Cholera has killed 25 since October – ministry

Nairobi, Garissa and Machakos counties are the three leading in cases

In Summary

• Amoth said studies had shown that close to 80-90 per cent of health workers don’t practice prevention and control measures.

• Amoth said hospital acquired infections contribute to avoidable morbidity and mortality.

Health DG Patrick Amoth,
Health DG Patrick Amoth,
Image: MoH/Twitter

The country has recorded 1,094 cholera cases, with 25 fatalities since the  first case was reported in Kiambu county in October, Health director general Patrick Amoth has said.

“As at November 26, we had 10 counties involved. Three counties with the highest burden of the disease are Nairobi, Garissa and Machakos,” Amoth said.

He said that all the 17 subcounties in Nairobi have been affected.

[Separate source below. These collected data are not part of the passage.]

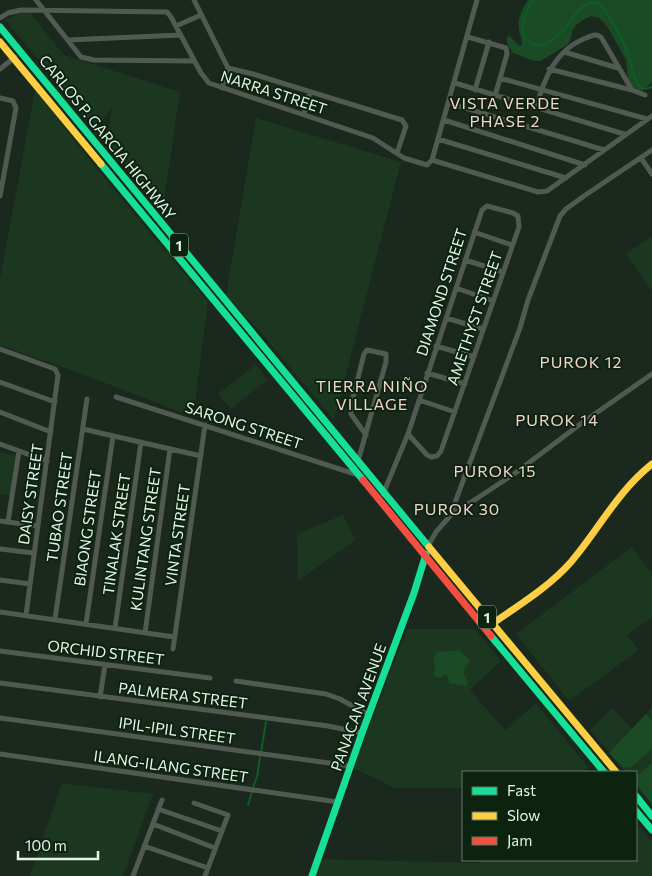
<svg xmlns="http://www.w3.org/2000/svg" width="652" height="876" viewBox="0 0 652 876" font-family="Commissioner,sans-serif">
  <rect width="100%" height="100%" fill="#1b281d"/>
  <path fill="#1b3720" d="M18 13H30L64 55 180 92 162 214 106 144 112 108 101 122 97 135 75 103 5 20Z
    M35 90 103 176 208 302 193 417 77 372 0 345V279Z
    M256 118 401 162 334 420 262 334 226 295Z
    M652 236V291L626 254Z
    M256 364 267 380 231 409 218 394Z
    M0 452 17 456 10 496 0 495Z
    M343 515 355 540 298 581 297 534Z
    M632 547 652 574V617L627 635 639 650 569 701 516 634Z
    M407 629H475L501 661 470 690 505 730 536 703 588 767 583 772H463V788H395L353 768Z
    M652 707V804L636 785V772H626L590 730 612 708 632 729Z
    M62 783 153 794 123 876H30Z
    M636 823 652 841V876H315L321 859 478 863 479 860H636Z"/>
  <path fill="#1a4b25" d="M528 0H652V82L642 91 633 88 628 78 626 60 607 26 599 18 591 16C585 19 576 23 573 30 571 35 571 41 567 45 563 47 543 60 540 61 531 62 522 55 513 53L507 44V38L509 35 518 45 521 46C523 40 520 36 519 30 517 19 522 9 528 0Z
    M459 650 470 660 463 673 468 681 466 686 449 683 448 676 445 674 440 678 434 676 435 666 433 658 437 652Z
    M646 714 652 721V749L630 768 622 767 609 753Z
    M652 763V804L637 786V776Z"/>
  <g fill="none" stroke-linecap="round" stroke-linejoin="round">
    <path stroke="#0c5e25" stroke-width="2" d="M533 0C525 11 521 25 524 37L534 45H545L561 33 578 11 588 3H599C611 17 620 34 627 51 631 60 633 78 638 84 642 90 647 89 652 87
      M261 752 266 722
      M253 787 257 777 260 757
      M248 805 252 792"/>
    <path stroke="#505a51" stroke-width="5" d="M36 0 81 57 94 60 194 61
      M194 0 228 68
      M0 18 8 13 21 10 167 12 171 17 201 73 209 83 373 138 404 158 427 165 432 160 477 0
      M176 26 201 15
      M468 37 506 48 507 54 495 96
      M68 40 181 35
      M564 52 618 68
      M228 68 253 74 402 120 406 126 397 153
      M0 69 15 57
      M549 69 632 90 645 95
      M500 78 647 119
      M455 83 624 134
      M222 88 228 68
      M475 90 489 42
      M0 98 13 101 16 108 0 196
      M449 103 604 150
      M536 108C544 79 555 50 586 38 592 36 595 33 601 37L632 90
      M304 114 310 92
      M444 120 585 165
      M438 139 566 178
      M641 158 652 174
      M432 160 538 192 547 191 652 116
      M474 232 512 245
      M465 260 503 272
      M456 288 493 301
      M446 318 483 329
      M436 346 474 357
      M0 349 55 369 58 375 26 615
      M427 373 465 384
      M0 382 55 402
      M116 397 355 474
      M419 400 455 412
      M0 412 51 432
      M83 429 201 456
      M0 444 47 461
      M358 461 386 362V354L367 350 364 354 351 406V414L366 435
      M383 494 408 434 482 210 487 206 513 213 518 216 519 227 441 451 437 456 431 457 427 455 408 434
      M450 516 520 328 528 300 560 216 566 209 584 196 652 150
      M0 521 37 526
      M8 522 19 451
      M428 546 436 532 450 516 514 474 579 425 652 374
      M0 549 34 553
      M0 580 30 584
      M0 612 174 637
      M55 619 87 399
      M86 624 113 436
      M115 628 141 442
      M145 633 170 449
      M173 649 205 425
      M0 651 210 678
      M236 681 326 694 340 699 369 715
      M0 683 328 726 362 733
      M100 697 105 665
      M0 718 351 766
      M0 754 338 802
      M194 803 228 815 205 876
      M158 809 222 831
      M153 824 215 848
      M144 846 208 868
      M133 876 162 800"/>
    <path stroke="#16e098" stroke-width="7" d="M0 27 429 547
      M101 164 363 480
      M491 636 604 772
      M636 796 652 816
      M636 811 652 830
      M312 876 362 733 414 593 426 554"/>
    <path stroke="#ffcf43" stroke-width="7" d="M0 42 101 164
      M429 547 616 772
      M492 624C519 605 549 587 571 562 600 528 616 493 652 464"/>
    <path stroke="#f24e42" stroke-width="7" d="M363 480 491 636"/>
  </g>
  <g text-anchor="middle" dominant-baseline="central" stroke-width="4" stroke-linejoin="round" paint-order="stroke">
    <g fill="#0c2310" stroke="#a4b5a6" stroke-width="1">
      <rect x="170" y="233.5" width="18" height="23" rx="4"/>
      <rect x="478" y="605.5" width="18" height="23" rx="4"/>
    </g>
    <g font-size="14" font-weight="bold" fill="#e5f4e7">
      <text x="179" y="245">1</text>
      <text x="487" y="617">1</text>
    </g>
    <g font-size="15" fill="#e5f4e7" stroke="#0c2310">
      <text transform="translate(274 92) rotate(18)">NARRA STREET</text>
      <text transform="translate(108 137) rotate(51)">CARLOS P. GARCIA HIGHWAY</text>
      <text transform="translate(441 292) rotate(-72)">DIAMOND STREET</text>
      <text transform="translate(474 318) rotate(-71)">AMETHYST STREET</text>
      <text transform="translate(244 425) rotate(18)">SARONG STREET</text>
      <text transform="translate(30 494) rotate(-82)">DAISY STREET</text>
      <text transform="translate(59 507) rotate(-82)">TUBAO STREET</text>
      <text transform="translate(87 528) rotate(-82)">BIAONG STREET</text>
      <text transform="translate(116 534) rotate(-82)">TINALAK STREET</text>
      <text transform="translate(177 535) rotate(-82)">VINTA STREET</text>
      <text transform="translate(145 539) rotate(-82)">KULINTANG STREET</text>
      <text transform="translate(106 652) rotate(7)">ORCHID STREET</text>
      <text transform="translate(183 695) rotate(7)">PALMERA STREET</text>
      <text transform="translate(358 707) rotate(-70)">PANACAN AVENUE</text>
      <text transform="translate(177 730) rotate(8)">IPIL-IPIL STREET</text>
      <text transform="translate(171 766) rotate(8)">ILANG-ILANG STREET</text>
    </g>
    <g font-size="16" letter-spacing="1" fill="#f5d2ce" stroke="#0c2310">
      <text x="505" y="102">VISTA VERDE<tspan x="505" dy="18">PHASE 2</tspan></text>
      <text x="581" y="361">PUROK 12</text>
      <text x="372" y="385">TIERRA NIÑO<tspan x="372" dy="18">VILLAGE</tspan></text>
      <text x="557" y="419">PUROK 14</text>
      <text x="495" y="470">PUROK 15</text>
      <text x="457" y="508">PUROK 30</text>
    </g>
  </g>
  <rect x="462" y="771" width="175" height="90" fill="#0c2310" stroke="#637766"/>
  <rect x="472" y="787" width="25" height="8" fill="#16e098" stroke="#637766"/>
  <text x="507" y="796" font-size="15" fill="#e5f4e7">Fast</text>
  <rect x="472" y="812" width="25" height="8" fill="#ffcf43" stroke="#637766"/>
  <text x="507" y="821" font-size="15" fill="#e5f4e7">Slow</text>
  <rect x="472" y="837" width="25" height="8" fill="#f24e42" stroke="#637766"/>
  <text x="507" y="846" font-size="15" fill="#e5f4e7">Jam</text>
  <path d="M18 851v8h80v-8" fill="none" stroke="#e5f4e7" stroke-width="2.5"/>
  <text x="25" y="851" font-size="15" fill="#e5f4e7" stroke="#0c2310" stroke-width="4" paint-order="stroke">100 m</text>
</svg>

“As the national government we have developed infection, prevention control interventions together with counties,” Amoth said.

Amoth spoke during the dissemination of the Kenya Status Report on Infection, Prevention and Control in Health Care Facilities: Basic Hygiene and Hand Washing Services in Machakos on Wednesday.

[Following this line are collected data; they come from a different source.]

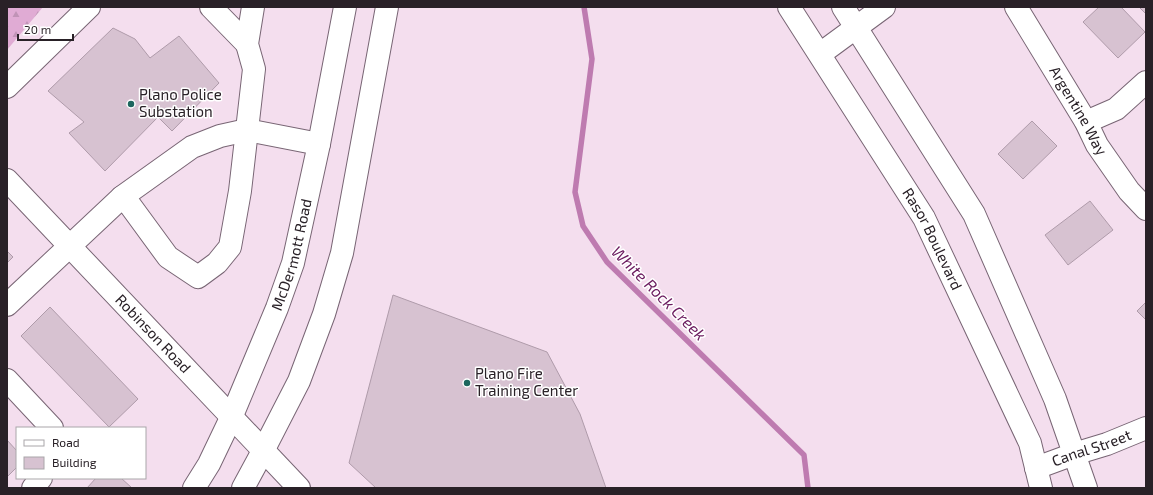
<svg xmlns="http://www.w3.org/2000/svg" width="1153" height="495" viewBox="0 0 1153 495" font-family="'Exo 2',sans-serif">
	<defs>
		<pattern id="forest-firs" width="22" height="20" patternUnits="userSpaceOnUse"><rect width="22" height="20" fill="#e0abd4"/><path d="M5 1l3.5 6h-7zM16 11l3.5 6h-7z" fill="#c093b6"/></pattern>
	</defs>
	<rect width="100%" height="100%" fill="#f4deee"/>
	<!-- forest -->
	<path fill="url(#forest-firs)" d="M7,7H43L7,50Z"/>
	<g fill="none" stroke-linecap="round" stroke-linejoin="round">
		<!-- stream -->
		<path stroke="#be7bb0" stroke-width="5.5" d="M584,7L592,59L575,192L583,226L607,262L804,455L808,488"/>
	</g>
	<!-- building -->
	<path fill="#d7c2d1" stroke="#af9baa" d="M1099,7H1121L1145,32L1118,58L1083,22Z
		M1139,7H1146V14Z
		M113,28L135,39L150,58L179,36L219,83L172,131L158,117L105,171L69,133L84,122L48,91Z
		M1032,121L1057,146L1023,179L998,154Z
		M1090,201L1113,230L1068,265L1045,235Z
		M7,251L13,257L7,263Z
		M393,295L547,352L580,414L606,488H376L349,463Z
		M1146,302V320L1137,311Z
		M50,307L138,399L109,427L21,336Z
		M7,440L17,451V467L7,477Z
		M96,478H121L132,488H87Z"/>
	<g fill="none" stroke-linecap="round" stroke-linejoin="round">
		<defs>
			<g id="minor">
				<path d="M211,7L247,44"/>
				<path id="s1" d="M1016,7L1086,122L1097,145L1129,191L1146,209"/>
				<path d="M820,54L884,7"/>
				<path d="M7,87L89,7"/>
				<path d="M1086,122L1116,109L1146,82"/>
				<path id="s2" d="M7,180L299,488"/>
				<path d="M122,197L192,147L220,136L247,130L319,144"/>
				<path d="M7,305L122,197L127,201L168,257L198,277L217,263L230,247L240,191L254,69L247,44L253,7"/>
				<path d="M7,380L52,428"/>
				<path id="s3" d="M1036,468L1074,454L1107,444L1146,428"/>
				<path d="M33,488L41,478"/>
			</g>
			<g id="major">
				<path id="s4" d="M789,7L924,218L1030,443L1041,488"/>
				<path d="M843,7L974,214L1055,399L1086,488"/>
				<path id="s5" d="M194,488L209,464L231,418L277,308L293,263L319,144L345,7"/>
				<path d="M243,488L263,451L299,381L324,314L342,253L387,7"/>
			</g>
		</defs>
		<!-- minor casing -->
		<use href="#minor" stroke="#786574" stroke-width="24"/>
		<!-- major casing -->
		<use href="#major" stroke="#786574" stroke-width="24"/>
		<!-- minor -->
		<use href="#minor" stroke="#fff" stroke-width="22"/>
		<!-- major -->
		<use href="#major" stroke="#fff" stroke-width="22"/>
	</g>
	<!-- markers -->
	<g fill="#1c665e" stroke="#fff" stroke-width="1.5">
		<circle cx="131" cy="104" r="4"/>
		<circle cx="467" cy="383" r="4"/>
	</g>
	<g text-anchor="middle" stroke-width="3" stroke-linejoin="round" paint-order="stroke">
		<!-- poi labels -->
		<g font-size="15" fill="#292127" stroke="#fff" text-anchor="start">
			<text x="139" y="100">Plano Police<tspan x="139" dy="17">Substation</tspan></text>
			<text x="475" y="379">Plano Fire<tspan x="475" dy="17">Training Center</tspan></text>
		</g>
		<!-- street labels -->
		<g font-size="15" fill="#292127" stroke="#fff">
			<text dy="5" stroke="none"><textPath href="#s1" startOffset="121">Argentine Way</textPath></text>
			<text dy="5" stroke="none"><textPath href="#s4" startOffset="273">Rasor Boulevard</textPath></text>
			<text dy="5" stroke="none"><textPath href="#s5" startOffset="254">McDermott Road</textPath></text>
			<text dy="5" stroke="none"><textPath href="#s2" startOffset="212">Robinson Road</textPath></text>
			<text dy="5" stroke="none"><textPath href="#s3" startOffset="59">Canal Street</textPath></text>
		</g>
		<!-- water labels -->
		<g font-size="16" font-style="italic" fill="#6b1b5f" stroke="#fff">
			<text transform="translate(659 293) rotate(45)" y="6">White Rock Creek</text>
		</g>
	</g>
	<!-- border -->
	<rect width="1153" height="495" fill="none" stroke="#292127" stroke-width="16"/>
	<!-- legend -->
	<rect x="16" y="427" width="130" height="52" fill="#ffffff" stroke="#a9a6a9"/>
	<rect x="24" y="440" width="20" height="6" fill="#ffffff" stroke="#a9a6a9"/>
	<text x="52" y="447" font-size="12" fill="#292127">Road</text>
	<rect x="24" y="457" width="20" height="12" fill="#d7c2d1" stroke="#a9a6a9"/>
	<text x="52" y="467" font-size="12" fill="#292127">Building</text>
	<!-- scale -->
	<path d="M18 34v6h55v-6" fill="none" stroke="#292127" stroke-width="2"/>
	<text x="24" y="34" font-size="12" fill="#292127" stroke="#ffffff" stroke-width="3" paint-order="stroke">20 m</text>
</svg>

Amoth said they are working with counties to ensure the availability of safe water, especially in health facilities.

He said studies had shown that close to 80-90 per cent of health workers don’t practice prevention and control measures.

“So, one of our challenges as healthcare workers is to change that practice. That we practice what we preach and what we put in documents that we have developed,” Amoth said.

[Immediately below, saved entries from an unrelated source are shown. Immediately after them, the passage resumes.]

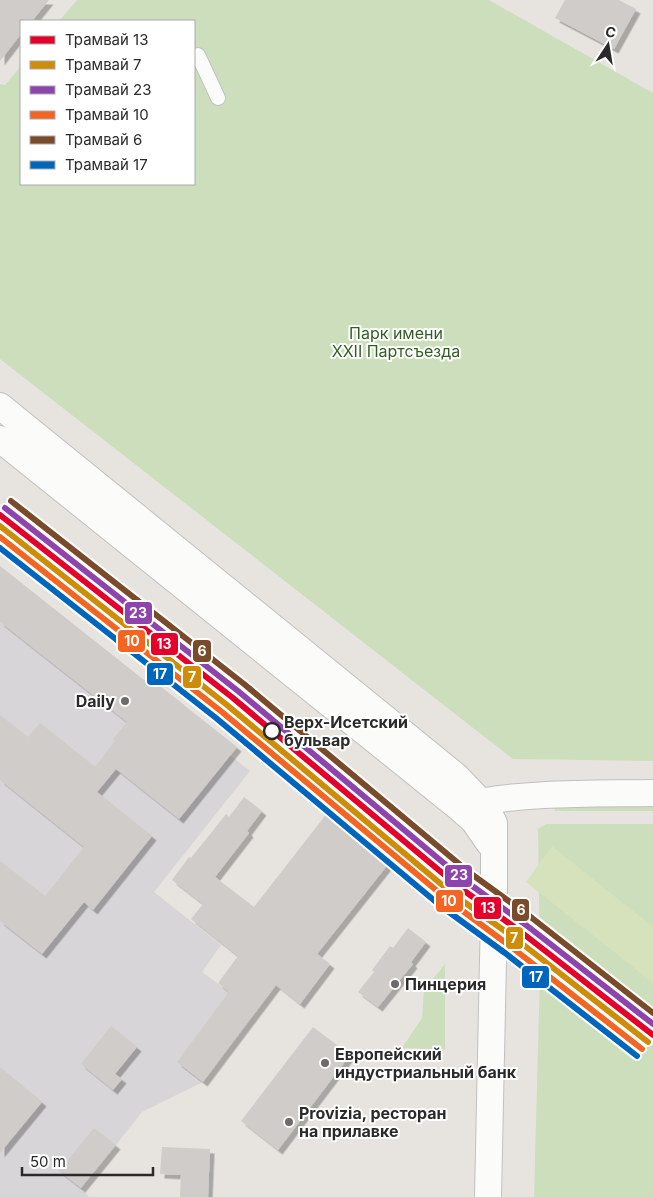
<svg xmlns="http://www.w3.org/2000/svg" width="653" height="1197" viewBox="0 0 653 1197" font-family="Inter,sans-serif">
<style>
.industrial{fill:#d7d5d7}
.green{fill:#cddebd}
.pitch{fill:#d6e2bb}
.building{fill:#cfccc9;filter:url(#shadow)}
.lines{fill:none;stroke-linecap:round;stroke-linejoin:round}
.pedestrian-casing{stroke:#c1c0c1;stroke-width:16}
.secondary-casing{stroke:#c1c0c1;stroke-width:28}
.pedestrian{stroke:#fbfbfa;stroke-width:14}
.secondary{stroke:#fbfbfa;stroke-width:26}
.tram-1-casing{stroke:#fff;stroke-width:10}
.tram-2-casing{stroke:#fff;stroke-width:10}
.tram-3-casing{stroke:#fff;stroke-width:10}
.tram-4-casing{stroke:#fff;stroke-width:10}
.tram-5-casing{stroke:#fff;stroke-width:10}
.tram-6-casing{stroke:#fff;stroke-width:10}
.tram-1{stroke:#e4002b;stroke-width:6}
.tram-2{stroke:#ce8d08;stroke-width:6}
.tram-3{stroke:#8e44ad;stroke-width:6}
.tram-4{stroke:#f26522;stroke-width:6}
.tram-5{stroke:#7a4b2a;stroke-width:6}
.tram-6{stroke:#0065bd;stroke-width:6}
.poi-dot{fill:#6c6b6a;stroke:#fff;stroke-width:2}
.stop-dot{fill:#fff;stroke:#2a2a2a;stroke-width:2.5}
.labels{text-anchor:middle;stroke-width:4;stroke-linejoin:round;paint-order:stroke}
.park-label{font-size:16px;fill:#325e22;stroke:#fff}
.poi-label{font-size:16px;font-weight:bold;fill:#2a2a2a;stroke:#fff;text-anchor:start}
.stop-label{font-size:16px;font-weight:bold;fill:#2a2a2a;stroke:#fff;text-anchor:start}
.line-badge{stroke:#fff;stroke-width:2}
.badge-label{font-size:14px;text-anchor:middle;font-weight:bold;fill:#fff}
</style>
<defs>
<filter id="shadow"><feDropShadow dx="4.5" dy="4.5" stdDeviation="0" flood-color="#0004"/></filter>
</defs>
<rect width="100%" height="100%" fill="#e7e4e0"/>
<path class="industrial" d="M0 567 154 688 157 684 185 705 178 714 250 771 154 892 221 945 202 972 256 1012 203 1082 142 1112 82 1188 89 1197H0Z"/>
<g class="green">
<path d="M77 0H489L653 93V761L513 759 0 359V84L5 85 21 66V184H194V21H59Z"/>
<path d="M554 801H653V811H555Z"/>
<path d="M546 824H653V1197H534L540 972 538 829Z"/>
<path d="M445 964V1050L402 1048 422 1018 424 990Z"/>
</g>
<path class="pitch" d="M552 846 653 927V983L526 882Z"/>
<g class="building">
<path d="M0 0H49L32 21H21V34L0 61Z"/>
<path d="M565 0H619L636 9 614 49 555 18Z"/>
<path d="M0 566 154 688 157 684 237 747 179 819 116 769 97 792 152 836 93 910 84 902 42 954 0 921V861L45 896 84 847 0 780V715L28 737 40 723 95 767 115 741 113 739 127 722 0 622Z"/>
<path d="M244 797 262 811 247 831 249 833 215 877 254 907 335 803 397 853 317 954 330 964 300 1004 276 985 203 1082 177 1062 229 992 218 983 238 956 191 919 203 904 172 880 189 857 191 858 226 814 229 817Z"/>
<path d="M408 928 426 942 411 962 413 964 378 1007 358 992 374 972 372 970 390 946 393 948Z"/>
<path d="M111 1026 137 1047 115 1074 122 1079 113 1090 81 1064Z"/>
<path d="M313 1027 350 1055 278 1150 241 1121Z"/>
<path d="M0 1067 42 1102 0 1153Z"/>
<path d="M94 1128 116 1145 81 1188 59 1171Z"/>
<path d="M162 1147 210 1149 208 1197H180L181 1175 160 1174Z"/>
</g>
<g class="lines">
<g class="pedestrian-casing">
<path id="pedestrian" d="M198 55 218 98"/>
</g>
<g class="secondary-casing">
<g id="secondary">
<path d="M0 406 456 776 480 801 489 813 494 823V913L488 1197"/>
<path d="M0 439 457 806 474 821 489 843"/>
<path d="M467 804C529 792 591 794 653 793"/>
</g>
</g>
<use href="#pedestrian" class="pedestrian"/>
<use href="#secondary" class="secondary"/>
<g class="tram-1-casing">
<path id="tram-1" d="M0 515 233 698 459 887 521 932 653 1035"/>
</g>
<g class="tram-2-casing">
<path id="tram-2" d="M0 526 227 705 453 894 516 939 648 1042"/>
</g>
<g class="tram-3-casing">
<path id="tram-3" d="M5 508 238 691 464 880 526 925 653 1024"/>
</g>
<g class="tram-4-casing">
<path id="tram-4" d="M0 537 222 712 448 900 510 946 642 1049"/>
</g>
<g class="tram-5-casing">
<path id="tram-5" d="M11 501 244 684 470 873 532 918 653 1013"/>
</g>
<g class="tram-6-casing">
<path id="tram-6" d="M0 548 216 718 442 907 505 953 637 1056"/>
</g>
<use href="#tram-1" class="tram-1"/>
<use href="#tram-2" class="tram-2"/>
<use href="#tram-3" class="tram-3"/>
<use href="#tram-4" class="tram-4"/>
<use href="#tram-5" class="tram-5"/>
<use href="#tram-6" class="tram-6"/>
</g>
<g class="poi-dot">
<circle cx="125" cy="701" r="5"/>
<circle cx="395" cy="984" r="5"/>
<circle cx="325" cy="1063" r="5"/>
<circle cx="289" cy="1122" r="5"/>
</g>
<circle class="stop-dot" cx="272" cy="731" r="8"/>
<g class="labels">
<g class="park-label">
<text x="396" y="339">Парк имени<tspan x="396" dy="18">XXII Партсъезда</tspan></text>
</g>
<g class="poi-label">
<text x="115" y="707" text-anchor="end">Daily</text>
<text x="405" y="990">Пинцерия</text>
<text x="335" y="1060">Европейский<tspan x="335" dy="18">индустриальный банк</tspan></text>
<text x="299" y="1119">Provizia, ресторан<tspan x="299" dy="18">на прилавке</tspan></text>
</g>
<g class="stop-label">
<text x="284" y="728">Верх-Исетский<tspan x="284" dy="18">бульвар</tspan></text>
</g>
</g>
<g class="line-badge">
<rect x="124" y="601" width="29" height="24" rx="5" fill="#8e44ad"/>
<rect x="117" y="629" width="29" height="24" rx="5" fill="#f26522"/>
<rect x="150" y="632" width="29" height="24" rx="5" fill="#e4002b"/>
<rect x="192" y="639" width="20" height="24" rx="5" fill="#7a4b2a"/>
<rect x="146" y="662" width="28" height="24" rx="5" fill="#0065bd"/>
<rect x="182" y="665" width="20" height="24" rx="5" fill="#ce8d08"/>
<rect x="444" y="864" width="29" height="24" rx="5" fill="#8e44ad"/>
<rect x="435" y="889" width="29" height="24" rx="5" fill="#f26522"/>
<rect x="473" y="896" width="29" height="24" rx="5" fill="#e4002b"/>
<rect x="511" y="898" width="19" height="24" rx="5" fill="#7a4b2a"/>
<rect x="505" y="926" width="19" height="24" rx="5" fill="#ce8d08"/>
<rect x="521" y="965" width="29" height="24" rx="5" fill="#0065bd"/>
</g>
<g class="badge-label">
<text x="138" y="618">23</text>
<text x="132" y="646">10</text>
<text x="164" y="649">13</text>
<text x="202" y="656">6</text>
<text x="160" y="679">17</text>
<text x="192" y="682">7</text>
<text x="459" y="880">23</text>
<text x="449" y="906">10</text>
<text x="488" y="913">13</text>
<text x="521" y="915">6</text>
<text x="514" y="943">7</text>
<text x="536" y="982">17</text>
</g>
<rect x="20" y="20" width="175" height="165" fill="#ffffff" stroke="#aaaaaa"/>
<rect x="30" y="36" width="25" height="8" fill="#e4002b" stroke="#aaaaaa"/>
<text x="65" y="45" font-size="15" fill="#2a2a2a">Трамвай 13</text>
<rect x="30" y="61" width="25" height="8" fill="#ce8d08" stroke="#aaaaaa"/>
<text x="65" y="70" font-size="15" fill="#2a2a2a">Трамвай 7</text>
<rect x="30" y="86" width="25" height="8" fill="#8e44ad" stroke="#aaaaaa"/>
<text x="65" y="95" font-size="15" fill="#2a2a2a">Трамвай 23</text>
<rect x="30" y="111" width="25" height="8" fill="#f26522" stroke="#aaaaaa"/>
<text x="65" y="120" font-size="15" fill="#2a2a2a">Трамвай 10</text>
<rect x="30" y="136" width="25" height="8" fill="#7a4b2a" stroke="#aaaaaa"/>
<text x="65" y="145" font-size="15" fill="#2a2a2a">Трамвай 6</text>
<rect x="30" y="161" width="25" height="8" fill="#0065bd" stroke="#aaaaaa"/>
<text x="65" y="170" font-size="15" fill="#2a2a2a">Трамвай 17</text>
<g transform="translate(608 45) rotate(12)" stroke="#ffffff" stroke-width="4" paint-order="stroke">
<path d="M0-4L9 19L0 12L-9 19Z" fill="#2a2a2a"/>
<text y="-8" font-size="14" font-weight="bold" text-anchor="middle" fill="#2a2a2a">С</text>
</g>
<path d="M22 1167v8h131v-8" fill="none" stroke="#2a2a2a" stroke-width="2.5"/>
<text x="30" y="1167" font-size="15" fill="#2a2a2a" stroke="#ffffff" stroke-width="4" paint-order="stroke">50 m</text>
</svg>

He said the action plan is also an advocacy tool to show counties where they need to put investments to change the narrative that level 2 health facilities have the lowest access to safe water.

Amoth said hospitals, health centres, dental facilities and general practitioner facilities provide an opportunity to educate visitors and the general populace about minimising disease transmission by providing targeted messages and a ‘model’ safe environment.

“The basic hygiene and handwashing services in the health facilities assessment report before us today touches on the core of infection prevention control. It comes at a time when the country is dealing with Covid-19 pandemic, reporting cholera outbreak and at a high alert due to ebola outbreak that has been reported in Uganda since September,” Amoth said.

Amoth said hospital acquired infections contribute to avoidable morbidity and mortality.

In some circumstances, people may choose not to seek care because the nearest facilities aren’t functioning or because treatment is uncertain due to shortage of water, electricity or supplies.

“The situation is however dire at our facilities, the assessment laid bare some of the inequalities that not only exist among the counties, but also across levels of care,” Amoth said.

He said based on the current status of basic hygiene and hand washing services in Kenya, most of the parameters measured are within the WHO/Unicef findings.

He said through this assessment, it had been established that although about 64 per cent of the health facilities had adequate water, water was unsafe in half (49.5 per cent) of the facilities.

Also, 58 per cent did not have adequate handwashing stations, 62 per cent did not have functioning hygiene stations at points of care and 45 per cent did not have a dedicated decontamination area.